Et si une partie des matières plastiques pouvait être remplacée par des matériaux tirés des algues ? Deux entreprises françaises travaillent sur cette piste avec des produits distincts.
Algopack, créée en Bretagne en 2010 et toujours présente à Saint-Malo, propose plusieurs matières. Son biomatériau Algopack® est présenté comme composé à 100 % d’algues, biodégradable et biocompostable. Sa gamme Algoblend® comprend aussi des granulés associant les algues à du plastique conventionnel, ainsi qu’une version en bioplastique PLA que l’entreprise décrit comme 100 % biosourcée, biodégradable et compostable.
Eranova, société créée en 2016 et implantée à Port-Saint-Louis-du-Rhône, transforme des algues vertes en quatre familles de résines biosourcées.
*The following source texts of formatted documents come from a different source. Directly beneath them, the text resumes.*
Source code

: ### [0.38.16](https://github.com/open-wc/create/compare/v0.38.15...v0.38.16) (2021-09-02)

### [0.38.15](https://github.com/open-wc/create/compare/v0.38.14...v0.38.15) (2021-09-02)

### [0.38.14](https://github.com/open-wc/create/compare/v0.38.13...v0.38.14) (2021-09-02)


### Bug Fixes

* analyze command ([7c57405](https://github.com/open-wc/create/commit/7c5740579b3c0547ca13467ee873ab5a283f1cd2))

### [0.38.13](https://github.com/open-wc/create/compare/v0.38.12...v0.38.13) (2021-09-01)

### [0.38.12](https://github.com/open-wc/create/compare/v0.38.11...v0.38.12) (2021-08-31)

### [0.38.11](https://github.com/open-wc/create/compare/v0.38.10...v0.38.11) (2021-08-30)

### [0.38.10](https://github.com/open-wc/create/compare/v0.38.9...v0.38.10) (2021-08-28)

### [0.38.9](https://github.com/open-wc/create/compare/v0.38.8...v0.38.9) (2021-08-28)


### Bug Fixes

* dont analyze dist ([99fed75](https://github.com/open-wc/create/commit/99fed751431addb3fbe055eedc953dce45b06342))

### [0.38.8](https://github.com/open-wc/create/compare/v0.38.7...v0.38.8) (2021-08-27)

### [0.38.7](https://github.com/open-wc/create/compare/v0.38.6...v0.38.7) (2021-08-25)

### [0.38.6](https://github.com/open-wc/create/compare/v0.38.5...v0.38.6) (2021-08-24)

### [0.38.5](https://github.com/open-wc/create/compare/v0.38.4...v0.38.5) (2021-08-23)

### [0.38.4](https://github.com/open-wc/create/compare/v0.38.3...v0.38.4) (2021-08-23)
Selon les applications, l’entreprise présente ces résines comme recyclables, compostables, biodégradables ou réutilisables. Son site rappelle toutefois que son passage à une production de 10 000 tonnes relevait d’un objectif annoncé pour 2022-2023 : faute de volume actuel publié sur cette page, cette capacité ne peut pas être tenue pour acquise.
La piste est concrète, mais elle ne justifie pas de parler d’un remplacement immédiat du plastique pétrosourcé. Les propriétés de fin de vie diffèrent selon les formulations et les usages ; elles doivent donc être lues produit par produit, sans étendre à toute une gamme les caractéristiques d’une seule matière.